YOUR ASSIGNMENT: All of the data should be given again word for word, though the images are to be left out.
##### SUPPLIED RECORDS
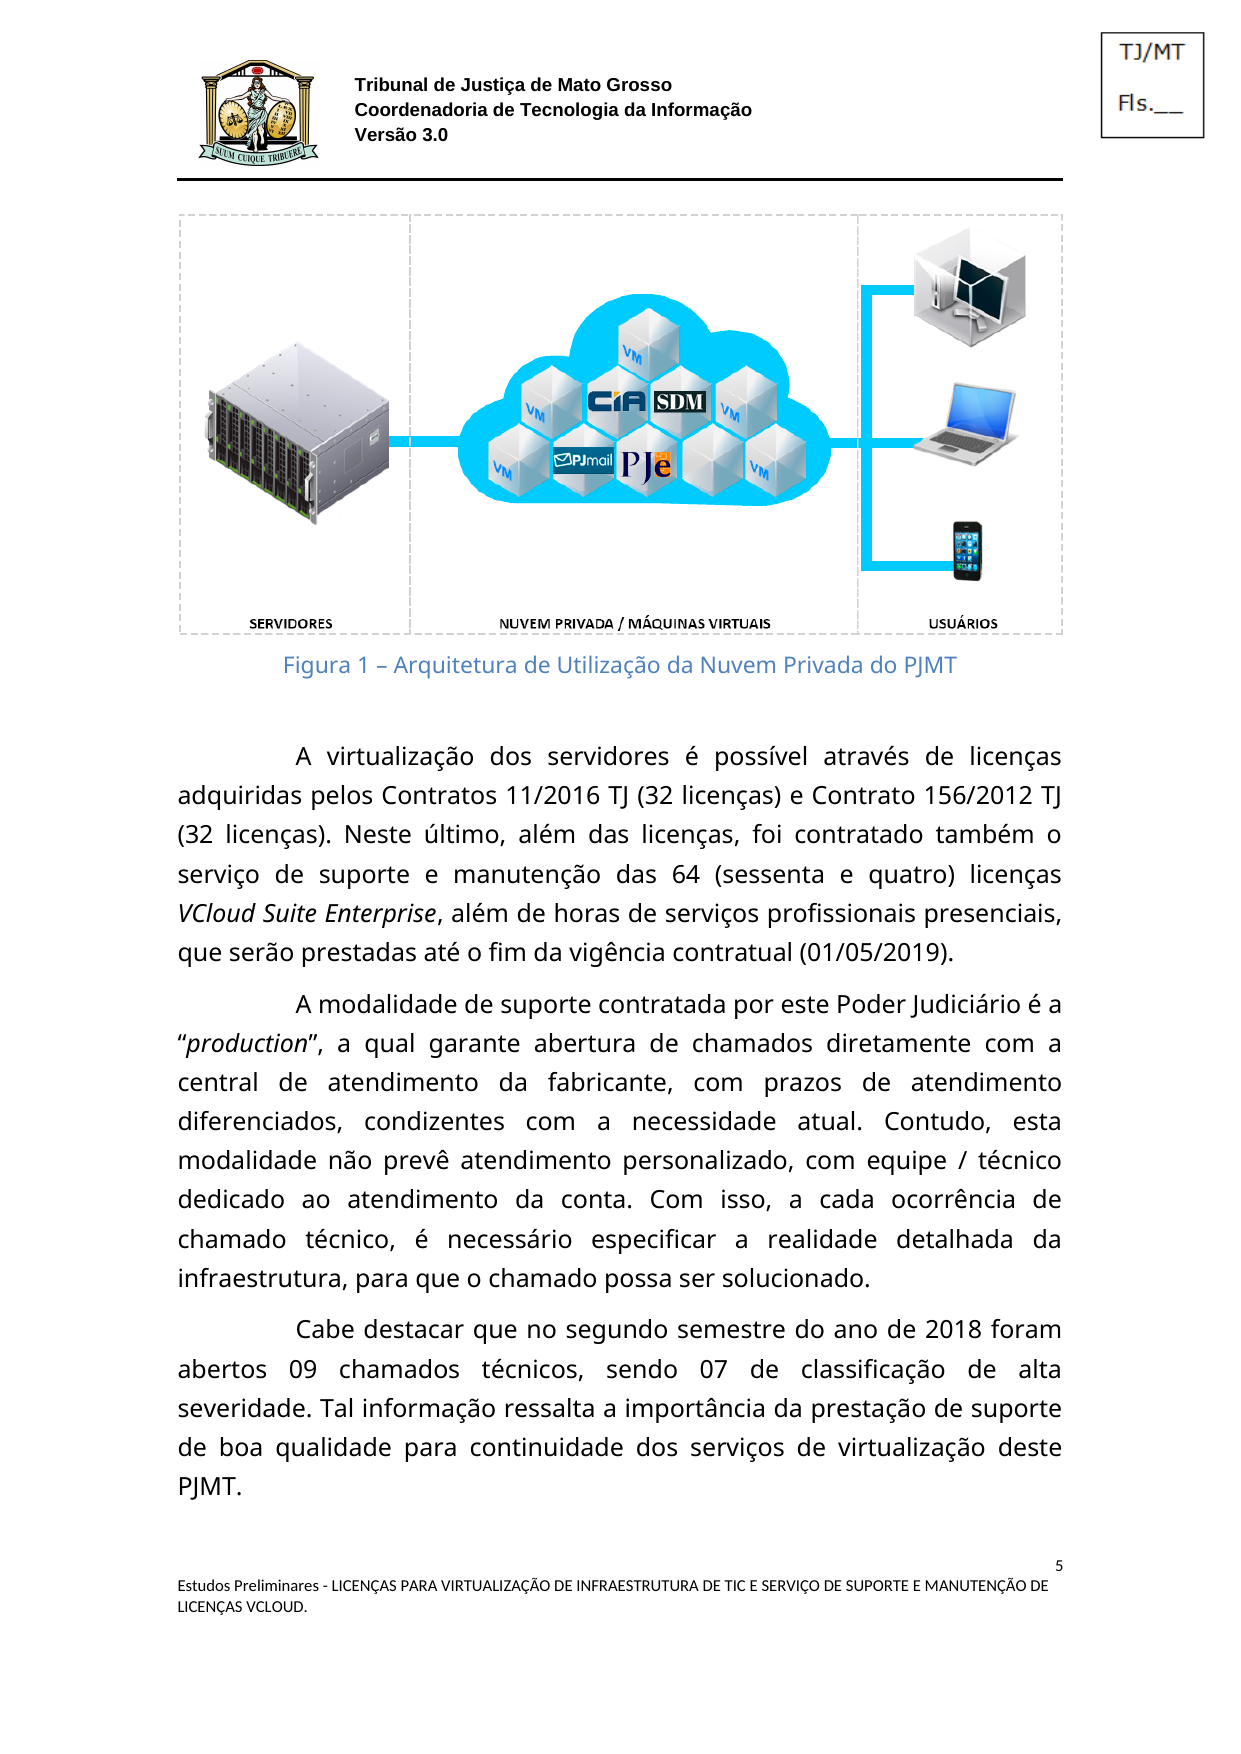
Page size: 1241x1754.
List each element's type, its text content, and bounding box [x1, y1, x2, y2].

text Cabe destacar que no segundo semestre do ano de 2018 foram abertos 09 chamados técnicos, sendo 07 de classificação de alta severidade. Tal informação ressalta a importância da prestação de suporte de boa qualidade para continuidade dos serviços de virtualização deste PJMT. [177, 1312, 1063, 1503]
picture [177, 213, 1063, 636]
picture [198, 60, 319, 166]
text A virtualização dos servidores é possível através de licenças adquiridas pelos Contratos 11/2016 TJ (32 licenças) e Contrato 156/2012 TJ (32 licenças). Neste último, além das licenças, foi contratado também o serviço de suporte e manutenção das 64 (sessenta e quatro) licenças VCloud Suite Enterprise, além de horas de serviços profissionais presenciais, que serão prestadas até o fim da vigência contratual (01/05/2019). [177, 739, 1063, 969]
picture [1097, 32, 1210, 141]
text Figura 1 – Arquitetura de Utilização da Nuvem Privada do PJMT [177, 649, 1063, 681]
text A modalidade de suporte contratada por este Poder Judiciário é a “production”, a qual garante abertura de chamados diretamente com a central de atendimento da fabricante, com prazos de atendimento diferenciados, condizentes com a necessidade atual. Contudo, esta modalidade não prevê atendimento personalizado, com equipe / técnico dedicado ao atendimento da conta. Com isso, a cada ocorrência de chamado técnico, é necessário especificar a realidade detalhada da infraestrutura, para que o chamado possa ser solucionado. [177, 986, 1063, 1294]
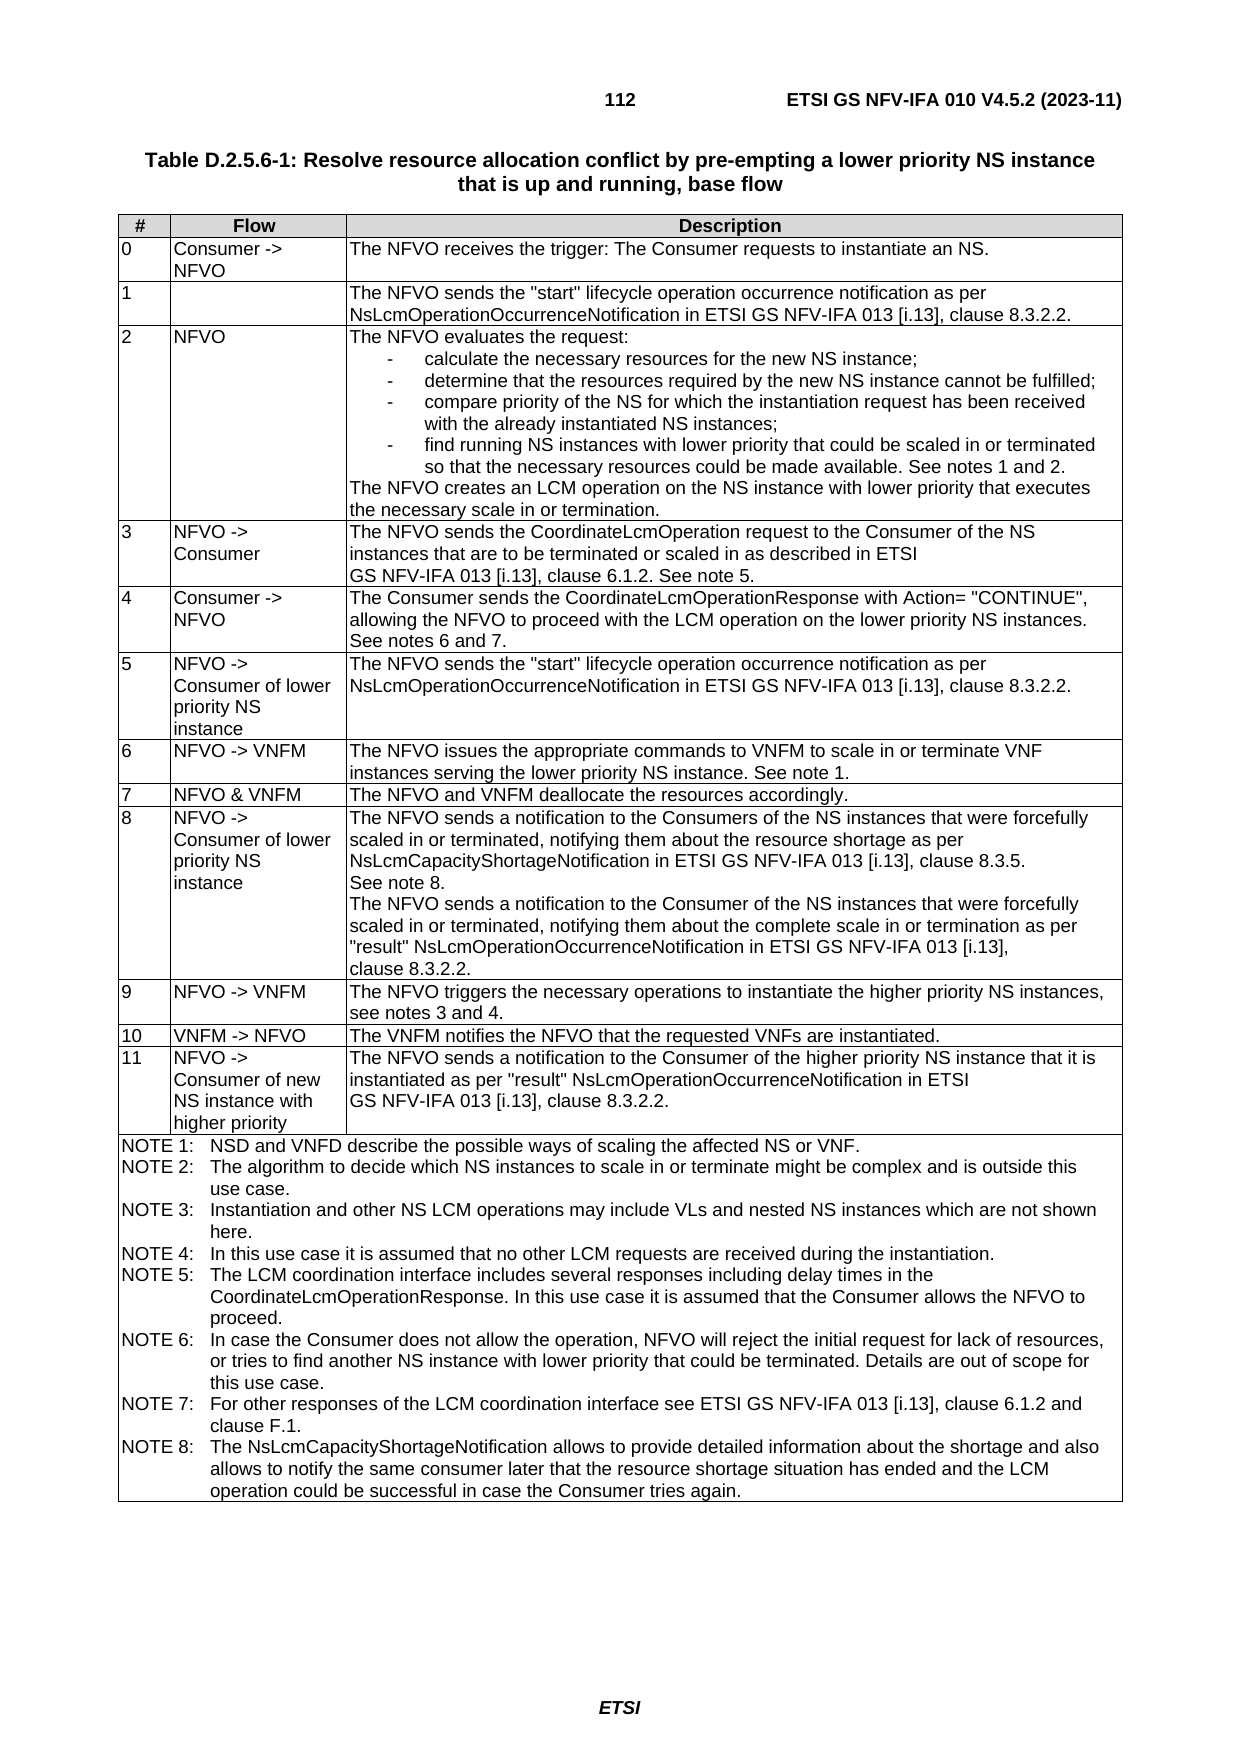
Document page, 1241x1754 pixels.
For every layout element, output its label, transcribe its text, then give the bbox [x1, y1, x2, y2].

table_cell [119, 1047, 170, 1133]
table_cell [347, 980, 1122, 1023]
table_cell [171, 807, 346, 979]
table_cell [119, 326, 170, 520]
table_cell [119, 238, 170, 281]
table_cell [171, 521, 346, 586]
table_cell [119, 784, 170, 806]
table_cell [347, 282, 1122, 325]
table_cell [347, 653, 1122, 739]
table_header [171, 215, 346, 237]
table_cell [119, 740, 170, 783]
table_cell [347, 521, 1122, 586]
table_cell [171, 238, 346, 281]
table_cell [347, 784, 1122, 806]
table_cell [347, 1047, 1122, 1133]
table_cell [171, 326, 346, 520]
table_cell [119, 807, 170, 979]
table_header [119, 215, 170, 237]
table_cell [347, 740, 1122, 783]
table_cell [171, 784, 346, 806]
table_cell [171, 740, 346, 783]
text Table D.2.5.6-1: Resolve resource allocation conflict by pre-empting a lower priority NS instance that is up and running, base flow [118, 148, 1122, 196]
##########
EXERCISE OUTPUT:
Page size: 1241x1754.
List each element's type, its text content, and bounding box [x1, y1, x2, y2].

text Cabe destacar que no segundo semestre do ano de 2018 foram abertos 09 chamados técnicos, sendo 07 de classificação de alta severidade. Tal informação ressalta a importância da prestação de suporte de boa qualidade para continuidade dos serviços de virtualização deste PJMT. [177, 1312, 1063, 1503]
picture [177, 213, 1063, 636]
picture [198, 60, 319, 166]
text A virtualização dos servidores é possível através de licenças adquiridas pelos Contratos 11/2016 TJ (32 licenças) e Contrato 156/2012 TJ (32 licenças). Neste último, além das licenças, foi contratado também o serviço de suporte e manutenção das 64 (sessenta e quatro) licenças VCloud Suite Enterprise, além de horas de serviços profissionais presenciais, que serão prestadas até o fim da vigência contratual (01/05/2019). [177, 739, 1063, 969]
picture [1097, 32, 1210, 141]
text Figura 1 – Arquitetura de Utilização da Nuvem Privada do PJMT [177, 649, 1063, 681]
text A modalidade de suporte contratada por este Poder Judiciário é a “production”, a qual garante abertura de chamados diretamente com a central de atendimento da fabricante, com prazos de atendimento diferenciados, condizentes com a necessidade atual. Contudo, esta modalidade não prevê atendimento personalizado, com equipe / técnico dedicado ao atendimento da conta. Com isso, a cada ocorrência de chamado técnico, é necessário especificar a realidade detalhada da infraestrutura, para que o chamado possa ser solucionado. [177, 986, 1063, 1294]
Document page, 1241x1754 pixels.
For every layout element, output its label, transcribe its text, then give the bbox [x1, y1, x2, y2].

table_cell [119, 1047, 170, 1133]
table_cell [347, 980, 1122, 1023]
table_cell [171, 807, 346, 979]
table_cell [119, 326, 170, 520]
table_cell [119, 238, 170, 281]
table_cell [171, 521, 346, 586]
table_cell [119, 784, 170, 806]
table_cell [347, 282, 1122, 325]
table_cell [347, 653, 1122, 739]
table_header [171, 215, 346, 237]
table_cell [119, 740, 170, 783]
table_cell [347, 521, 1122, 586]
table_cell [171, 238, 346, 281]
table_cell [347, 784, 1122, 806]
table_cell [347, 1047, 1122, 1133]
table_cell [171, 326, 346, 520]
table_cell [119, 807, 170, 979]
table_header [119, 215, 170, 237]
table_cell [347, 740, 1122, 783]
table_cell [171, 784, 346, 806]
table_cell [171, 740, 346, 783]
text Table D.2.5.6-1: Resolve resource allocation conflict by pre-empting a lower priority NS instance that is up and running, base flow [118, 148, 1122, 196]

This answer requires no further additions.